Boundary Layer Ducting of Low-elevation GNSS Ocean Reflected Signals

Abstract:

GNSS reflected signals are able to derive parameters as sea surface roughness, winds, waves, and heights from the spectral measurements. Coming satellite missions as, CYGNSS and GEROS, are focusing on GNSS ocean reflected measurements. Thus, simulation studies, highlighting the assumptions for the data retrievals and the precision and the accuracy, are of interest for assessing the observational data content.

Simulations of the low-elevation ocean reflected GNSS signal reveal a ducting of the signal when applying a model of the boundary layer. This effect is presented during varying conditions of the sea surface roughness, ocean wind and temperature, density and gradient of the water vapor profile in the boundary layer.

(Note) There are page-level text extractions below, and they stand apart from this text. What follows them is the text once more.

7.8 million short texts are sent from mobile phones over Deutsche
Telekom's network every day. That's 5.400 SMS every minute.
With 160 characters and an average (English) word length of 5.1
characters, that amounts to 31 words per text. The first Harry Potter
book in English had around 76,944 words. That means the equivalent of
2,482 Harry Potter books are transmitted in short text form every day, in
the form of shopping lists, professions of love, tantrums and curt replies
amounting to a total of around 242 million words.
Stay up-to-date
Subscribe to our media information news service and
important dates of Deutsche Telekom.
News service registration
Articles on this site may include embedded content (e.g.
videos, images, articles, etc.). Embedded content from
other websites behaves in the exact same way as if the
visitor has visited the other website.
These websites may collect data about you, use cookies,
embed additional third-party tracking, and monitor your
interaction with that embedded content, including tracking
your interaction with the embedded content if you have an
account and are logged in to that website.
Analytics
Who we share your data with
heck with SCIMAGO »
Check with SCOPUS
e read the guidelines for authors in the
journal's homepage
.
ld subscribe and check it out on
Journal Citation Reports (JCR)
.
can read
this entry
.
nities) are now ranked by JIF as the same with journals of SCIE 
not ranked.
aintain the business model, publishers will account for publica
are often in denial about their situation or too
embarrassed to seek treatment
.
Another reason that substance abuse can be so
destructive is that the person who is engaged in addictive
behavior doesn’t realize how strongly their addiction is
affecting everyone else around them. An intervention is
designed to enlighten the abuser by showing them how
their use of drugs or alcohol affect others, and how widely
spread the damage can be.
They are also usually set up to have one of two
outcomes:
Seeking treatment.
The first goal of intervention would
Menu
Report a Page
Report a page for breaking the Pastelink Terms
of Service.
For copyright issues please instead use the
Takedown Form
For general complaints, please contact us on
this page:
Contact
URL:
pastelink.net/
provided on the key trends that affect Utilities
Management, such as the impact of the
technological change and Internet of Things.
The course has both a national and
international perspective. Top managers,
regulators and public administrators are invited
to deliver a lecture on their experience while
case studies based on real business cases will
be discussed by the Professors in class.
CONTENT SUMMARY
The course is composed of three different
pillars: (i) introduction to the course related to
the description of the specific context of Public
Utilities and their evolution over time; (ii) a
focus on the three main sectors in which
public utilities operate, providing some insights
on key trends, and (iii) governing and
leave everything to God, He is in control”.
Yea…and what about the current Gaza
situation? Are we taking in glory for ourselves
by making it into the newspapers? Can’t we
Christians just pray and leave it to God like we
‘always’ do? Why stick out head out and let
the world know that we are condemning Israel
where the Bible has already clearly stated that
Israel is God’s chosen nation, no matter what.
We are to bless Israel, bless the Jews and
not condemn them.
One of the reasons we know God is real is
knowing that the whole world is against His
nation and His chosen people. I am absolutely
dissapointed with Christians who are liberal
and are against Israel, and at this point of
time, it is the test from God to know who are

The model for the sea surface roughness impedance, wind speed, and rms ocean wave-height show a stronger signal damping for a smoother ocean surfaces (sea state 0) compared to a rough sea (sea state 4). While the real part of the signal shows the reverse effect. At the same time the reflection zone enhances for rough sea states. Simulations, including a standard atmosphere and a boundary layer, give a significant ducting of the received signal, leading to a much larger reflection zone (and broader received power spectra).

The spectral analysis of the simulated surface reflected signals shows spectral structures that could be used for the extraction of parameters as, boundary layer height and atmosphere water vapor density, sea surface roughness, ocean wave heights, and surface wind speed. The presented simulations will quantify how these parameters are derived from the observations.

Our simulator uses a finite difference solution to the parabolic wave equation using the split-step sine transformation. The ocean surface is modeled through the use of an impedance model, which gives an accurate lower boundary condition in the determination of the electromagnetic field. A semi-isotropic Philips spectrum is used to represent the air-sea interaction.